The best arctic horror stories to watch after True Detective: Night Country

A blood drenched vampire leers with fanged teeth in 30 Days of Night
Image: Columbia Pictures

Movies and TV stories sure to make your blood run cold

We’re currently in the midst of the winter season, when the temperatures drop and the night grows darker and longer, clawing away more and more precious minutes of sunlight. It’s the perfect time of the year for True Detective: Night Country, the fourth season of the crime drama anthology starring Jodie Foster and Kali Reis. This season has already done a lot to differentiate itself from past storylines, with nods to the supernatural interspersed with prominent callbacks to the series’ first season.

As we inch ever closer to the season’s finale, you may be wondering: What should I watch after True Detective: Night Country? We’ve been thinking the same thing, which is why we’ve put together a list of the best arctic-themed horror movies and TV to watch after the story of Tsalal has concluded. From eldritch horror and psychological thrillers to nail-biting survival dramas and more, here are the best arctic horror stories to watch after True Detective: Night Country.

30 Days of Night

Danny Huston as the vampire Marlow in 30 Days of Night. Image: Columbia Pictures

Director: David Slade
Cast: Josh Hartnett, Melissa George, Danny Huston
Where to watch: Netflix

True Detective: Night Country takes place in Ennis, Alaska, a town which is experiencing an annual period of extended darkness known as “the Long Night” during the events of the series. 30 Days of Night features the same concept, as it is also set in an Alaskan town preparing for a month-long polar night for which the film takes its name.

Stored data:
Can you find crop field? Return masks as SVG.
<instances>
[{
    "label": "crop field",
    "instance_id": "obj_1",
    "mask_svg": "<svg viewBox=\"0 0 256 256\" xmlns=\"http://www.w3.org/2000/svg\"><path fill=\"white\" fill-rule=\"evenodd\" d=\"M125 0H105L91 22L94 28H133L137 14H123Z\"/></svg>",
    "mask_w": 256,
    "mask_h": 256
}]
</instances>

What this task involves:
In the arctic horror article, which director is listed for 30 Days of Night?

Finished exercise:
David Slade